* **KUTIPAN HALAMAN**
"""

Poligami, Tanyakan Kenapa
Senangnya dalam hati, kalau beristeri dua
Terasa dunia ini Ana yang punya
(P. Ramlee – Madu Tiga)
Mungkin itulah yang dirasakan bagi kaum laki-laki bila berpoligami. Poligami, topik yang lagi hangat dibicarakan saat ini. Dimana-mana membicarakan poligami, di gubuk derita sampai istana Negara. dan hampir di semua situs internet yang saya klik ada judul poligami. Termasuk situs yang kerap saya kunjungi Febdian.net.
Kemarin itu, saya gak niat mengomentari tulisan yang ada di Febdian.net, tapi karena ada di meja diskusi dan disuruh mengomentari, saya pun menuliskan komentar saya disana. Pembicaraan saya diinternet dilihat oleh teman-teman saya. Mereka jadi ikut berbicara masalah poligami. Sebenarnya yang gak ngerti, apa sih yang sebenarnya dibicarakan. Syariatnyakah, baik-buruknyakah, atau enak-tidaknya poligami itu.

"""

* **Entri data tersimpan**
"""

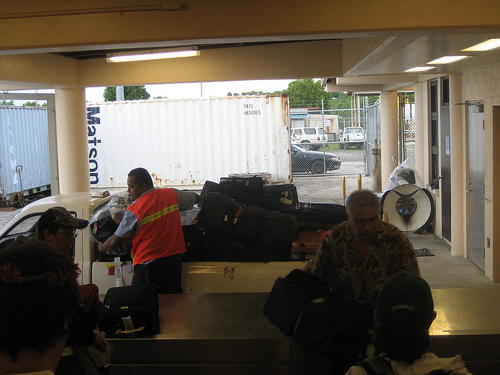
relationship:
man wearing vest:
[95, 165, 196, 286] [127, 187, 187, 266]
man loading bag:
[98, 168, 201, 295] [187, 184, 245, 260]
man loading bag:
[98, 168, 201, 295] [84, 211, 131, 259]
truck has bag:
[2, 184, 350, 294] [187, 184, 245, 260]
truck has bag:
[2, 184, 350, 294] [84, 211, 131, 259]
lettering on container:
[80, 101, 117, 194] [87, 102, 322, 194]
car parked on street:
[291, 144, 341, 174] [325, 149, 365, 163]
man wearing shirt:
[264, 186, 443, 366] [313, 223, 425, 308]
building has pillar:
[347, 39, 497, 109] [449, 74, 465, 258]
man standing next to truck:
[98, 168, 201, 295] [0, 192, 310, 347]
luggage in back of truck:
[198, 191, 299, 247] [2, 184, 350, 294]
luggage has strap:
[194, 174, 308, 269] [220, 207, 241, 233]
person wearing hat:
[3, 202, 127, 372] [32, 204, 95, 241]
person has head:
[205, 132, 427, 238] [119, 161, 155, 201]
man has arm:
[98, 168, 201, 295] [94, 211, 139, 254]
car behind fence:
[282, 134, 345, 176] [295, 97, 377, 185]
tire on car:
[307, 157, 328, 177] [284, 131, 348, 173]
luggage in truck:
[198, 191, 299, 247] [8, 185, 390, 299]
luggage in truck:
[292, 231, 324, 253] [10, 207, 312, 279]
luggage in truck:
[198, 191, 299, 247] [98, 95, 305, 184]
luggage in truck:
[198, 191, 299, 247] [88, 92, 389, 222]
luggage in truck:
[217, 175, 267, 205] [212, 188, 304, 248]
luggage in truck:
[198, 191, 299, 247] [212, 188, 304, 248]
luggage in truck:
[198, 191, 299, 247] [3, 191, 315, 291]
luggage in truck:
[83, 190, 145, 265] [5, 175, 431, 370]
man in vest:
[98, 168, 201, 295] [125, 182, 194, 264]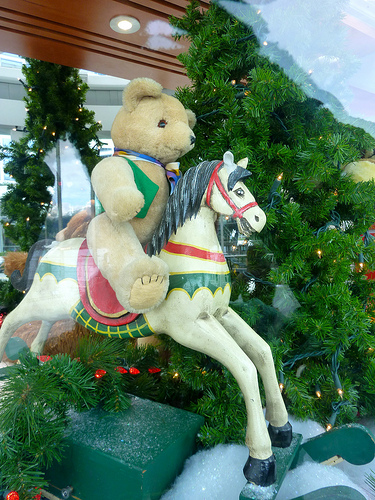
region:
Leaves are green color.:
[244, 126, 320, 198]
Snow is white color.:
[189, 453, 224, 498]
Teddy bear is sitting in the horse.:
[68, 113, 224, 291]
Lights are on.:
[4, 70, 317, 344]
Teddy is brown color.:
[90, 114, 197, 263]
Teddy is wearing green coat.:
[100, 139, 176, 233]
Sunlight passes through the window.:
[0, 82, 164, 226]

"""
"""

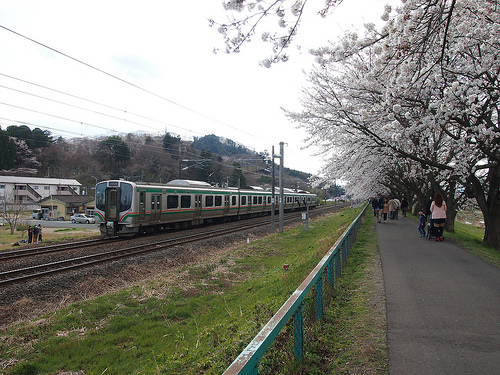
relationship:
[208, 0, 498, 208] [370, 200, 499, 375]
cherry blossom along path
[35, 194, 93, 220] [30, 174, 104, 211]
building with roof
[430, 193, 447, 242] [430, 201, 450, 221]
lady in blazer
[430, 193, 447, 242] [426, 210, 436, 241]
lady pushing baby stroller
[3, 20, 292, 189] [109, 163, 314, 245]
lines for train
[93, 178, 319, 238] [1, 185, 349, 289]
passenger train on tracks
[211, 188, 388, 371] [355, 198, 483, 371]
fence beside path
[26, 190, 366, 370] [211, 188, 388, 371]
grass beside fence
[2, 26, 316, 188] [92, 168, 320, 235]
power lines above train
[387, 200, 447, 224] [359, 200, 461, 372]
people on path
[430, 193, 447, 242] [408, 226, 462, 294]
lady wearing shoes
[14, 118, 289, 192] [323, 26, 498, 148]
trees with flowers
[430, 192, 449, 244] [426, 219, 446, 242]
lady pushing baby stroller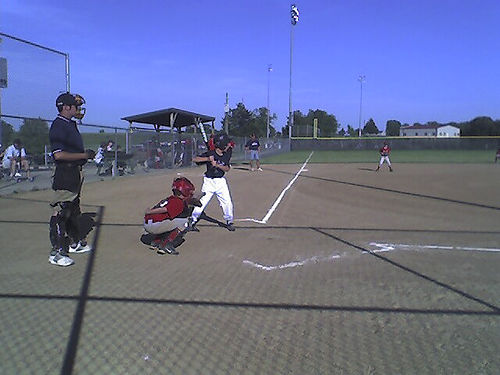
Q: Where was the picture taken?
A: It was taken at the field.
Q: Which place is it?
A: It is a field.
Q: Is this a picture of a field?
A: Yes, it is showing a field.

"""

* **SOAL LATIHAN**
#1 Jawab pertanyaan berikut berdasarkan tulisan tentang poligami.
(a) Dari lagu apa kutipan lirik di bagian awal diambil?
(b) Situs apa yang kerap dikunjungi penulis?
(c) Siapa yang melihat pembicaraan penulis di internet?
#2 Tulis ulang bagian tulisan tentang poligami, mulai dari kata-kata yang memuat "Mungkin itulah yang" dan berhenti setelah "enak-tidaknya poligami itu.".

* **HASIL**
#1
(a) P. Ramlee – Madu Tiga
(b) Febdian.net
(c) Teman-teman penulis

#2
Mungkin itulah yang dirasakan bagi kaum laki-laki bila berpoligami. Poligami, topik yang lagi hangat dibicarakan saat ini. Dimana-mana membicarakan poligami, di gubuk derita sampai istana Negara. dan hampir di semua situs internet yang saya klik ada judul poligami. Termasuk situs yang kerap saya kunjungi Febdian.net.
Kemarin itu, saya gak niat mengomentari tulisan yang ada di Febdian.net, tapi karena ada di meja diskusi dan disuruh mengomentari, saya pun menuliskan komentar saya disana. Pembicaraan saya diinternet dilihat oleh teman-teman saya. Mereka jadi ikut berbicara masalah poligami. Sebenarnya yang gak ngerti, apa sih yang sebenarnya dibicarakan. Syariatnyakah, baik-buruknyakah, atau enak-tidaknya poligami itu.